Testo dell'esercizio

=-=-=

Il discorso del presidente Napolitano nel Giorno della Memoria per le vittime del terrorismo: "Guardare avanti senza mai dimenticare o rimuovere quel che è accaduto".
Questa seconda celebrazione del “Giorno della Memoria”, istituito con legge del 4 maggio 2007, si pone in piena continuità con la celebrazione dello scorso anno, tendendo ad arricchirne, nello stesso spirito, il quadro di riferimento e la valenza storica. Il 9 maggio 2008 concentrammo l’attenzione –– sulla vicenda e sulle figure delle vittime del terrorismo italiano : e riprenderò anche oggi quel filone sempre così scottante e sensibile.
Ma in primo luogo saluto lo sforzo che si è fatto per integrare in una visione unitaria e pienamente comprensiva del “Giorno della Memoria” il ricordo degli italiani, militari e civili, caduti nelle missioni che hanno visto il nostro paese impegnato, in diverse aree di crisi, a sostegno della pace e contro il terrorismo internazionale. A ricordare quei caduti e ad onorarne la memoria ha dato un essenziale, esauriente contributo l’impegno, e in special modo la bella pubblicazione del Ministero della Difesa. Si parte dai precedenti più lontani, dagli anni ’50 e ’60 del secolo da poco conclusosi, per giungere alla lunga teoria dei sacrifici di vite italiane nelle maggiori missioni degli anni ’90 e dei primi anni 2000 in Kossovo, in Irak, in Afghanistan. Quei volti, quelle medaglie ci raccontano storie di dedizione alla causa, di coraggio e di eroismo, che toccarono il culmine in quel tragico 12 novembre di oltre 5 anni fa a Nassirya, e che era giusto venissero tutte rievocate e onorate. Desidero ringraziare personalmente il ministro della Difesa per questo risultato, che concorre a rendere sempre più rappresentativa la celebrazione del “Giorno della Memoria”.

=-=-=

[Quesiti basati su grafici]
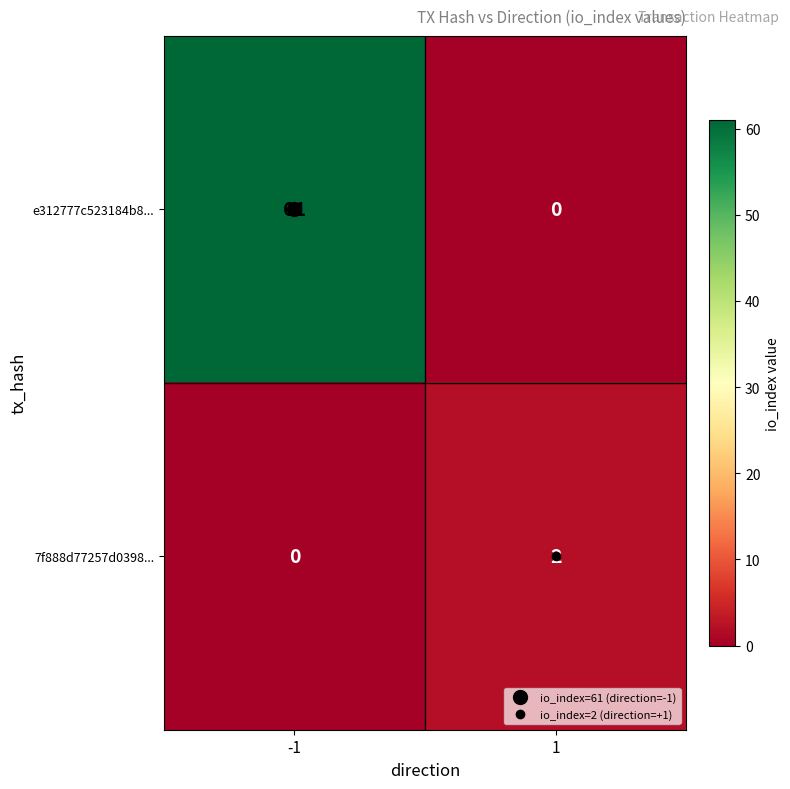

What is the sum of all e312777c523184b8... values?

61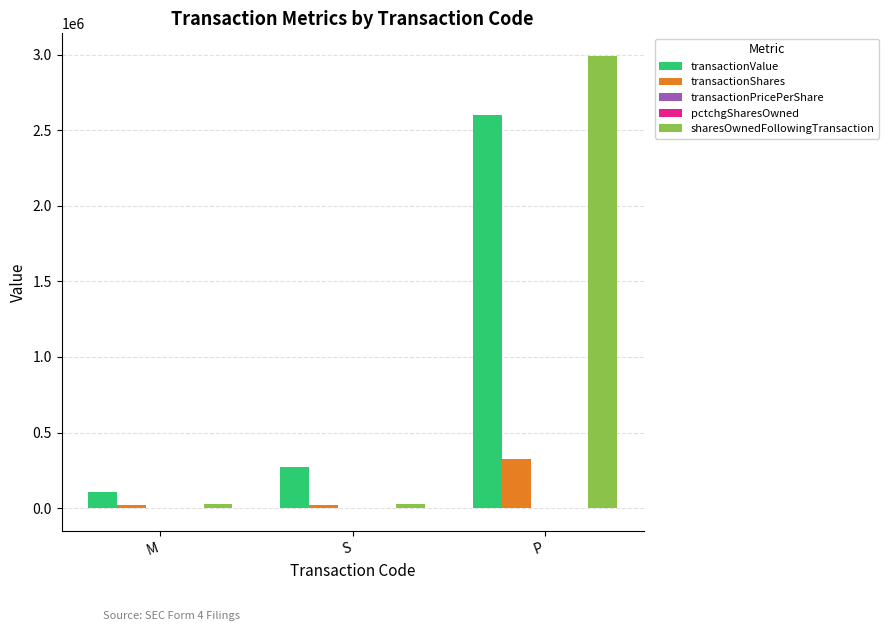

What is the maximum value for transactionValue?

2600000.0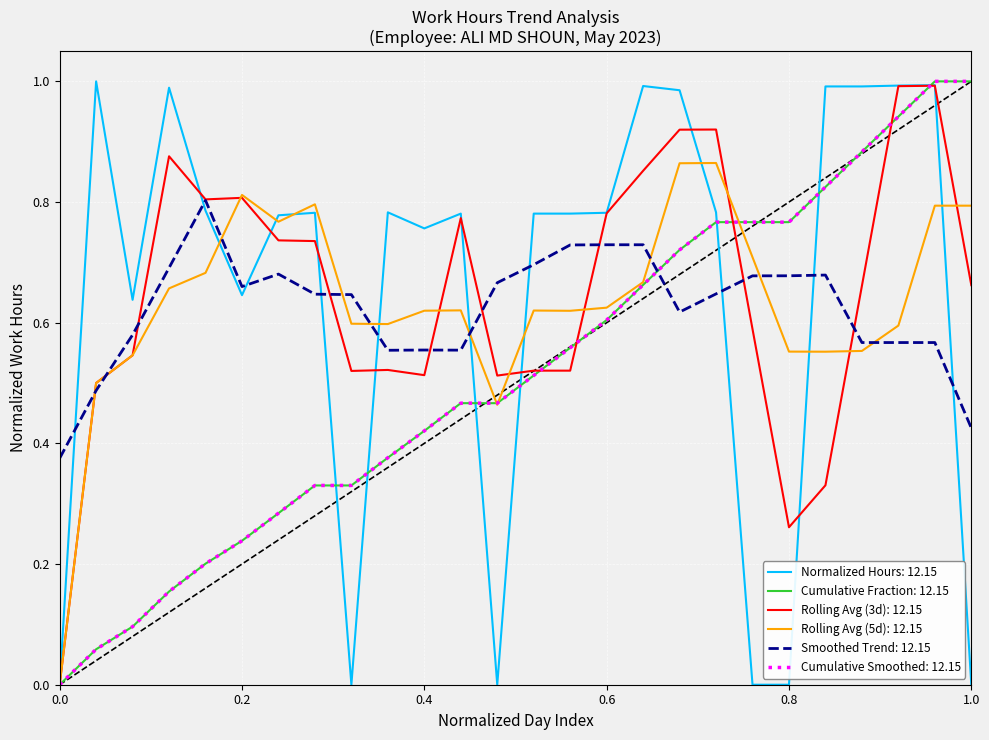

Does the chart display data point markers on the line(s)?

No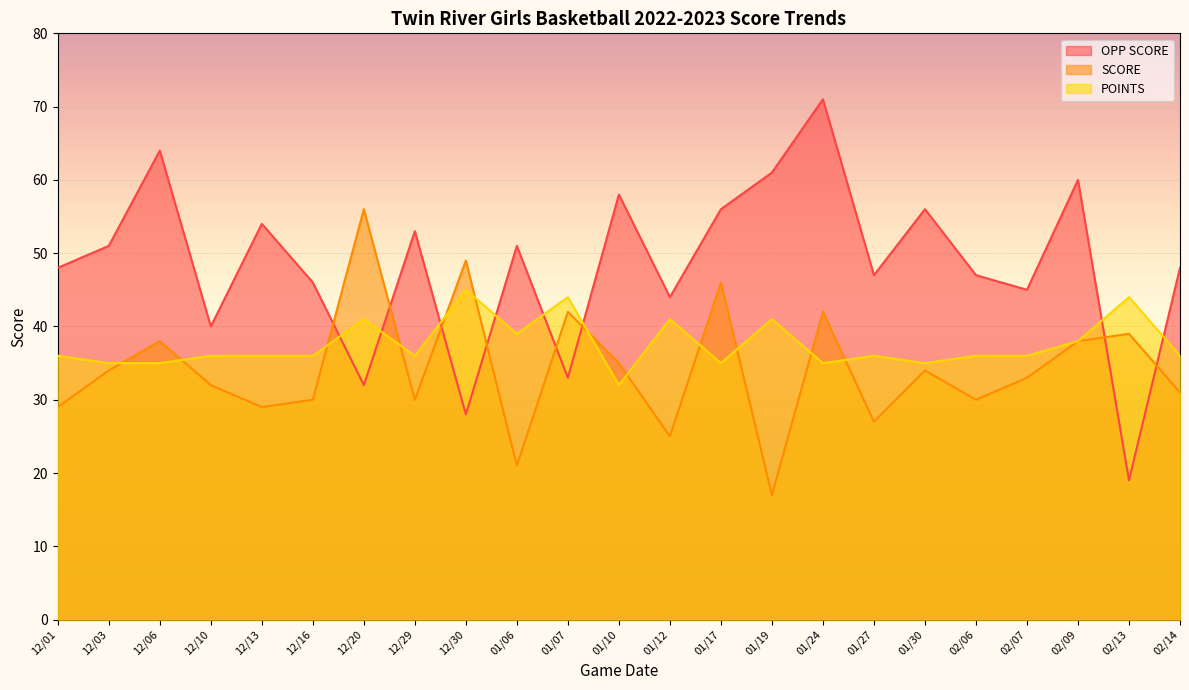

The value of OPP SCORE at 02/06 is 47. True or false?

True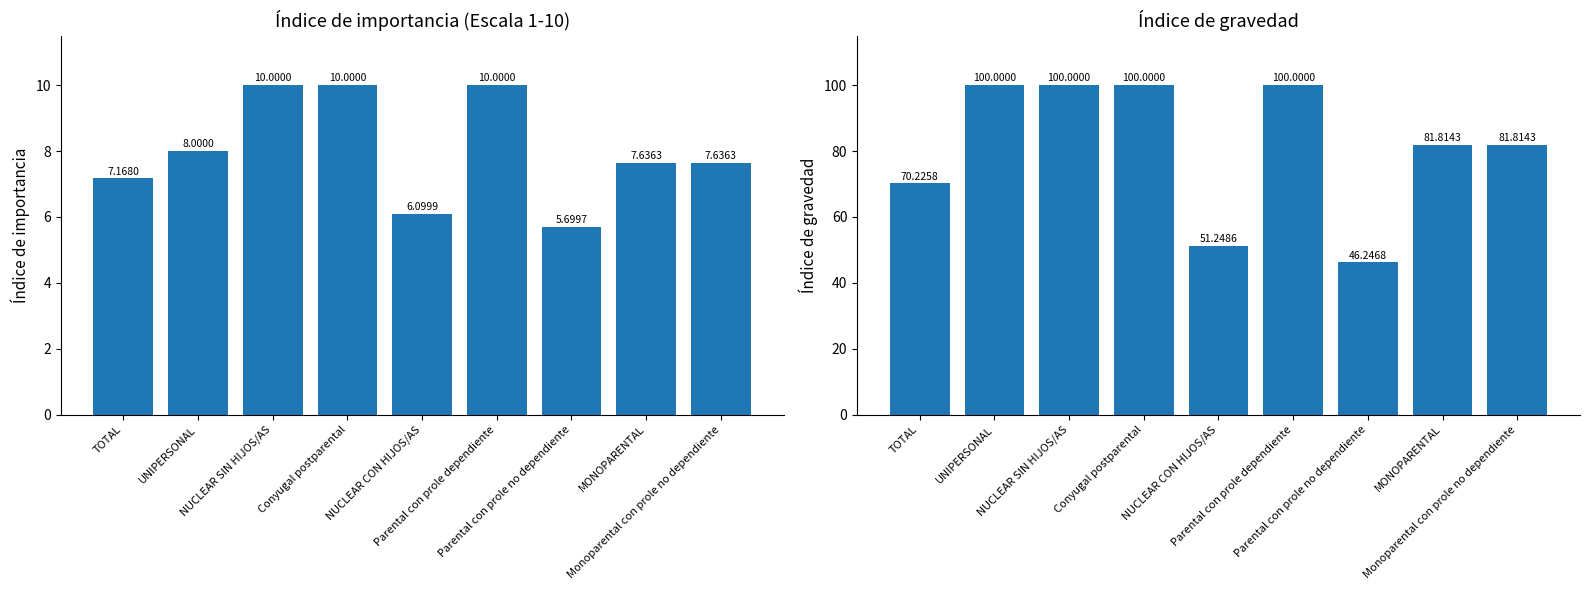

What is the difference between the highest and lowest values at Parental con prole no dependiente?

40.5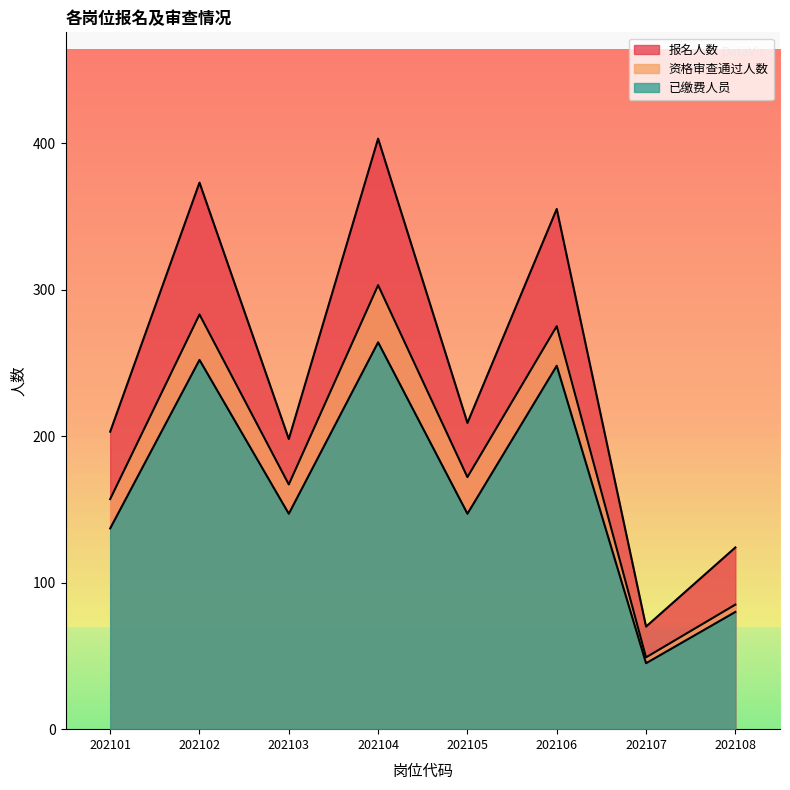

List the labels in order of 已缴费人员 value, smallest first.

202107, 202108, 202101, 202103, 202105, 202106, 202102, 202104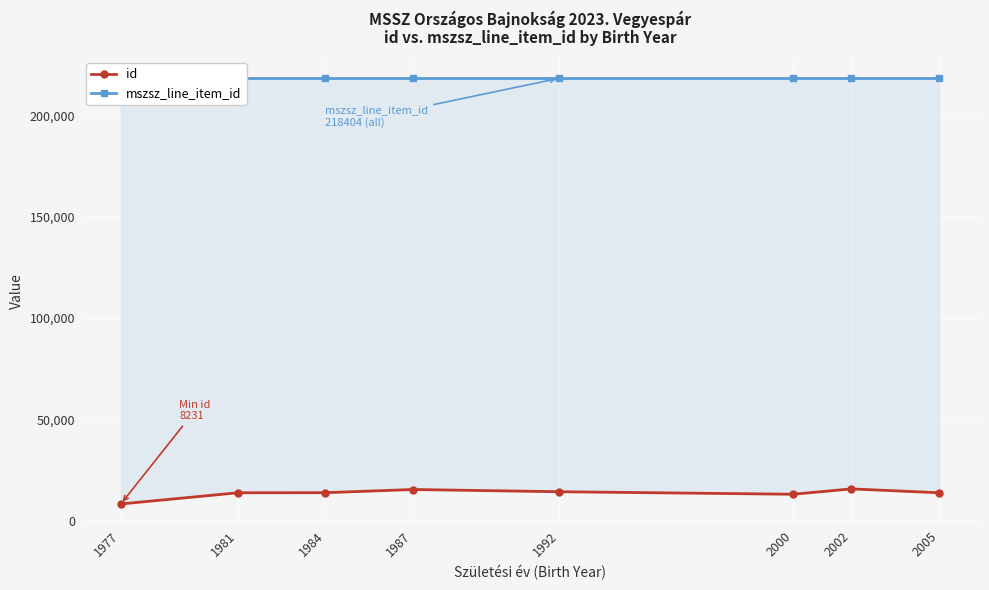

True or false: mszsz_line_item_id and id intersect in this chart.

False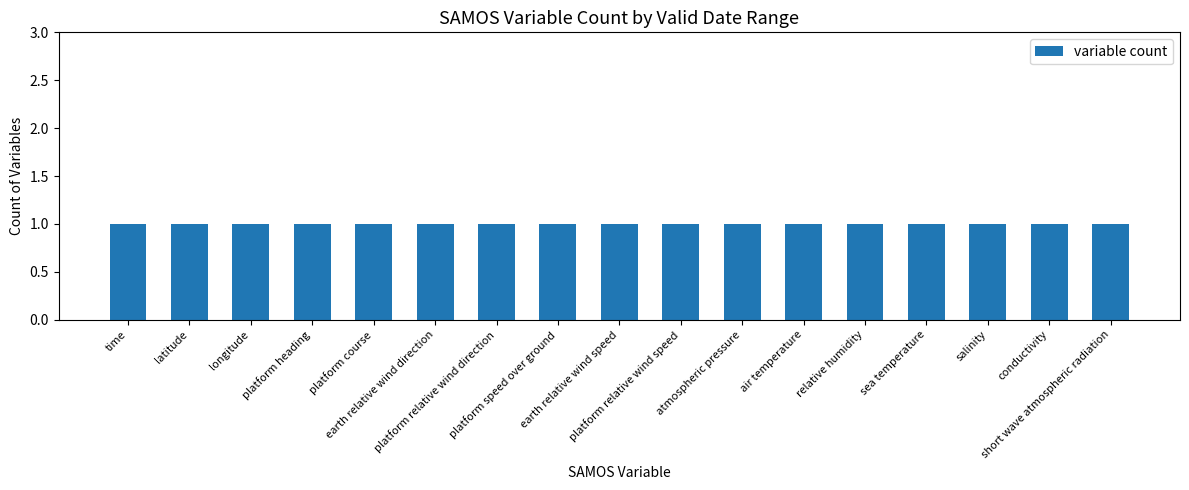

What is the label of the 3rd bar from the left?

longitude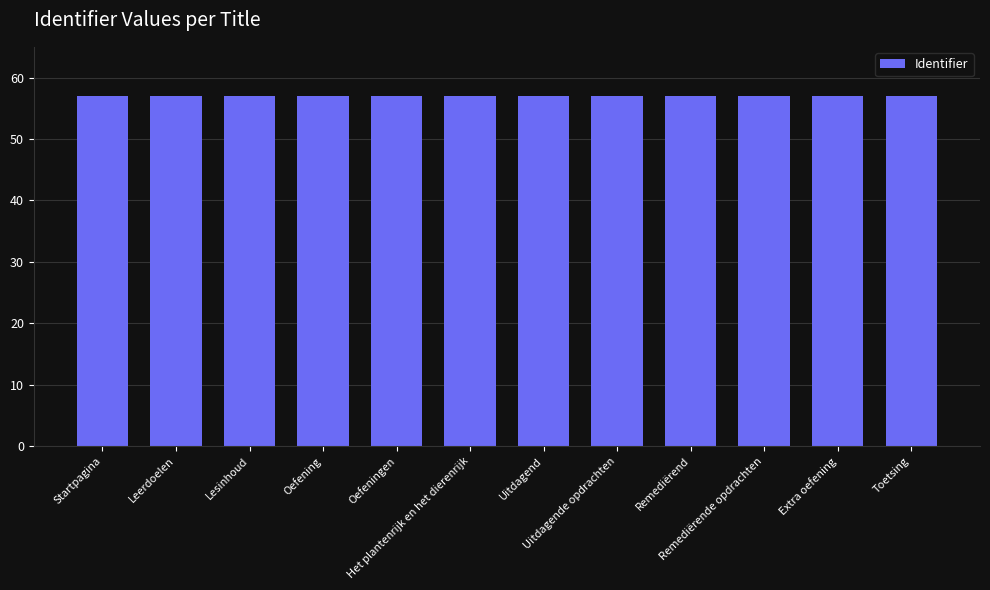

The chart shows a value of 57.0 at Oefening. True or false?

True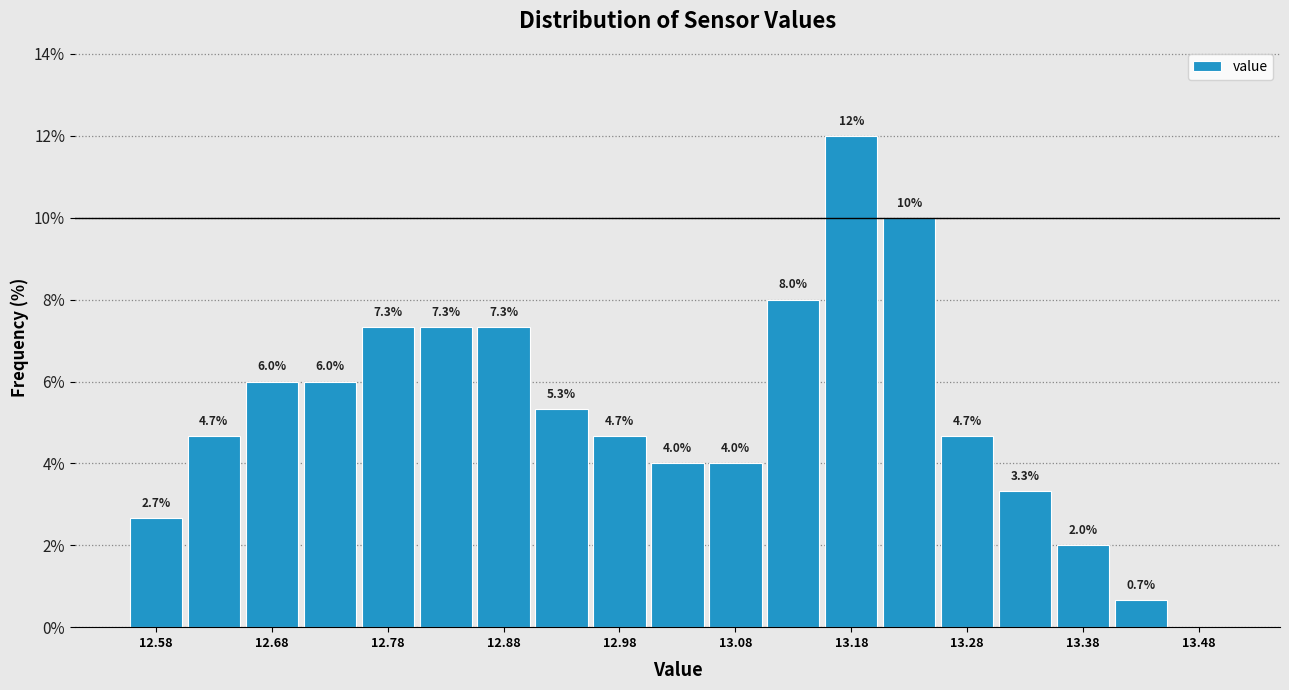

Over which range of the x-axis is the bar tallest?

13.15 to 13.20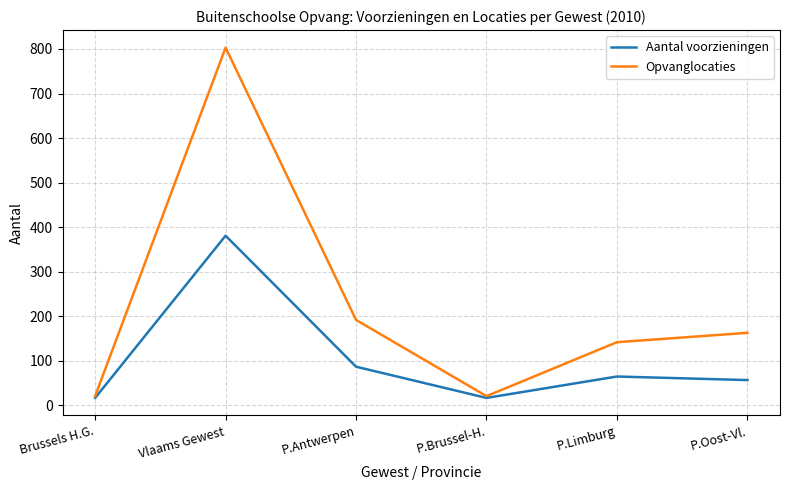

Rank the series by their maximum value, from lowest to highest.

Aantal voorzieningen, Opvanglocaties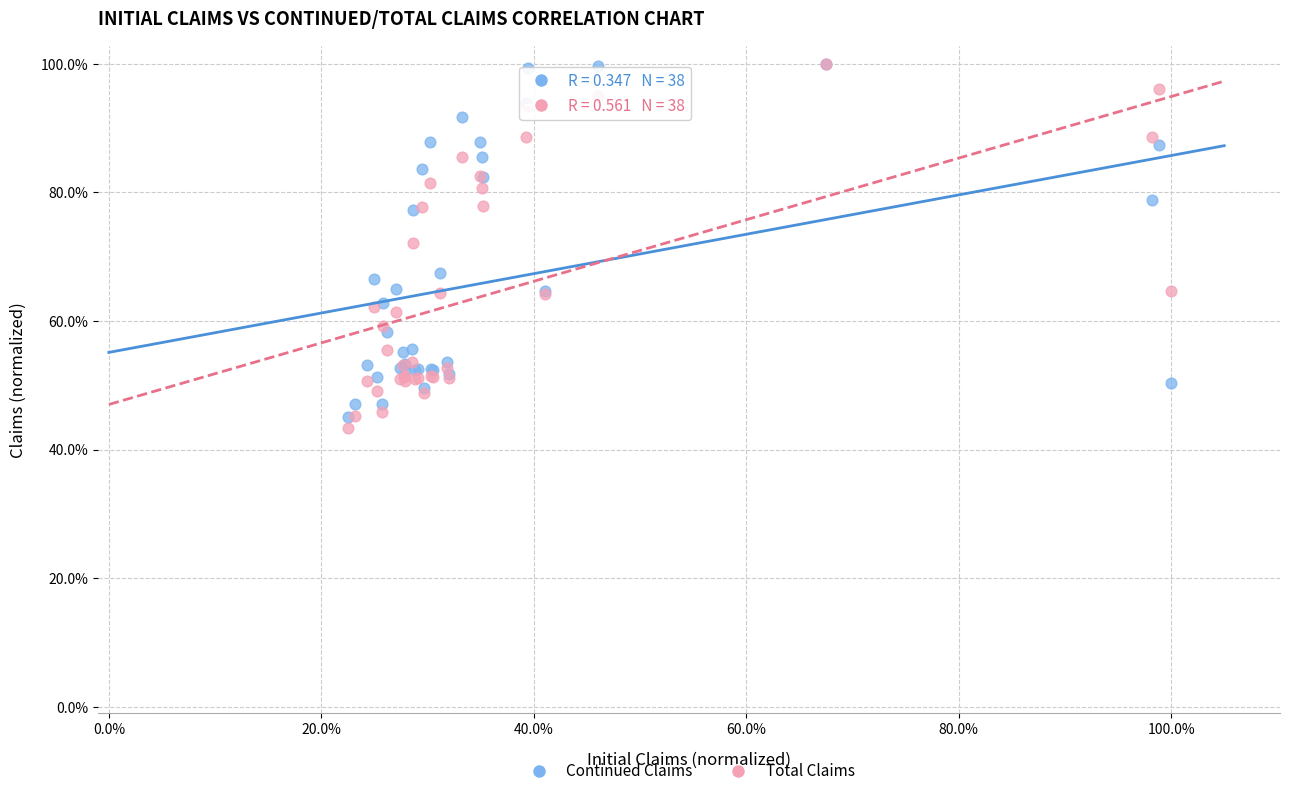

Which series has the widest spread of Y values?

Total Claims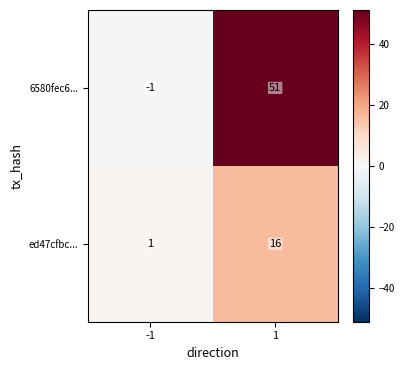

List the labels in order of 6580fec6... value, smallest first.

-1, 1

=-=-=

Problema
In base al discorso sul Giorno della Memoria, con quale legge è stata istituita questa ricorrenza? Per favore, rispondi con una frase.

Risposta all'esercizio
Il Giorno della Memoria è stato istituito con la legge del 4 maggio 2007.